Logo em seguida veio uma manobra mais
explícita com o mesmo objetivo. O líder do PT na Câmara, José Guimarães (CE),
relator de Medida Provisória que altera o Programa de Retomada do Setor de
Eventos (Perse), acolheu um “jabuti” - tema que nada tinha a ver com o texto da
MP - e substituiu a TLP pela TR também dos recursos do FAT repassados pelo
BNDES em financiamentos à inovação e digitalização. O benefício, segundo o que
foi aprovado, ficará limitado a 1,5% dos repasses do fundo, embora o percentual
possa ser mudado pelo Conselho Monetário Nacional (CMN).

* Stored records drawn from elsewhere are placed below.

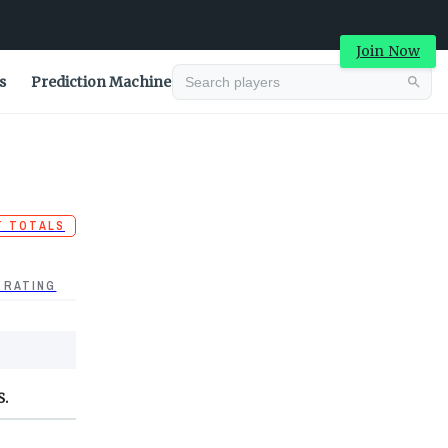
Join Now
s
Prediction Machine
T TOTALS
 RATING
S.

A diferença de custo que a mudança traz é
enorme. Em março, as taxas médias para capital de giro do BNDES eram de 15,3%,
para capital de giro, 14,7% para financiamentos e investimentos, de 10,2% para
a agroindústria. O custo médio do crédito fornecido pelo banco foi de 14,5% ao
ano. A TR, nos doze meses encerrados em março, foi de 2,01%. No ano, acumula
0,53%.
A taxa de juros real é sem dúvida muito
alta (ao redor de 8%) e, ao contrário do que parecem indicar os protestos do PT
e do governo, não vai durar para sempre, mas o tempo suficiente para que a
inflação volte aos limites estabelecidos para a meta, ainda que isso possa
atrapalhar os planos políticos do Executivo. Seu objetivo é frear a economia,
entre outros meios encarecendo e reduzindo os empréstimos. O custo médio do
crédito com recursos livres para as empresas no mês passado foi de 24,1% e para
as pessoas físicas, a enormidade de 58,3% ao ano. O custo do crédito de todas
as fontes, livres e direcionadas, foi de 22,3%.

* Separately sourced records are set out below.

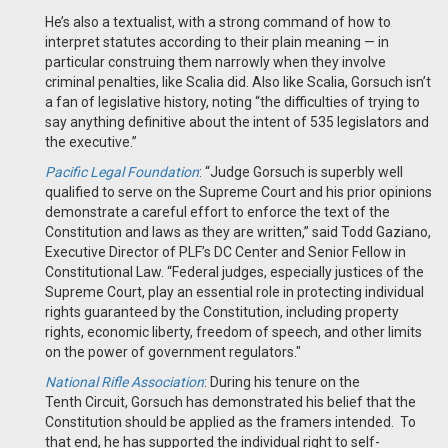
He’s also a textualist, with a strong command of how to
interpret statutes according to their plain meaning — in
particular construing them narrowly when they involve
criminal penalties, like Scalia did. Also like Scalia, Gorsuch isn’t
a fan of legislative history, noting “the difficulties of trying to
say anything definitive about the intent of 535 legislators and
the executive.”
Pacific Legal Foundation
: “Judge Gorsuch is superbly well
qualified to serve on the Supreme Court and his prior opinions
demonstrate a careful effort to enforce the text of the
Constitution and laws as they are written,” said Todd Gaziano,
Executive Director of PLF’s DC Center and Senior Fellow in
Constitutional Law. “Federal judges, especially justices of the
Supreme Court, play an essential role in protecting individual
rights guaranteed by the Constitution, including property
rights, economic liberty, freedom of speech, and other limits
on the power of government regulators."
National Rifle Association
:
During his tenure on the
Tenth Circuit, Gorsuch has demonstrated his belief that the
Constitution should be applied as the framers intended. To
that end, he has supported the individual right to self-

Diante disso, a TLP usada como baliza dos
empréstimos do BNDES é a menor da praça, ainda que proibitiva de investimentos
de curto prazo. A TLP custa IPCA mais a variação trimestral da NTN-B de 5 anos.
O problema é que a inflação ainda é alta, assim como as expectativas, que se
espraiam nas taxas de longo prazo. De qualquer forma, a TLP tem um custo um
pouco superior ao de captação do Tesouro, enquanto que a TJLP era muito
inferior e tinha em si altos subsídios.
Além disso, não há abundância de recursos
no FAT. Ele banca o seguro desemprego, o abono salarial e financiamentos dos
BNDES, e o governo colocou novos programas sob sua responsabilidade, com gastos
adicionais de R$ 4,6 bilhões, de forma que o fundo, baseado nos recursos do
PIS-Pasep, voltará ao vermelho em 2023, com carência de R$ 5,1 bilhões. As
projeções no PLDO indicam resultados negativos até 2026 (Folha de S. Paulo, 23
de abril). O BNDES tinha no fim de 2022 operações de crédito com base nos
recursos do FAT de R$ 305,5 bilhões. Os juros desse dinheiro são baseados na
TJLP e na TLP, e uma parte dele será indexado à irrisória Taxa de Referência
(TR).
Subsídios nas mãos de governos petistas se
mostraram desastrosos. É possível incentivar setores sem os quais o país não
avançará no futuro, mas sua escolha é complexa e deve ser precedida de debates
amplos sobre os objetivos a se alcançar no médio e longo prazos. Os recursos à
disposição do Estado sempre foram escassos, caros, e precisam ser bem
empregados. Cobrar TR no crédito do BNDES hoje é quase como fornecer dinheiro
de graça. É preciso justificar sua necessidade e indicar o rumo das políticas
das quais ele faz parte, e não escondê-lo em um “jabuti” em uma MP que não
trata disso. Como tantas outras definições, falta o governo dizer o que
pretende com o crédito direcionado - como agiu, parece uma volta ao passado.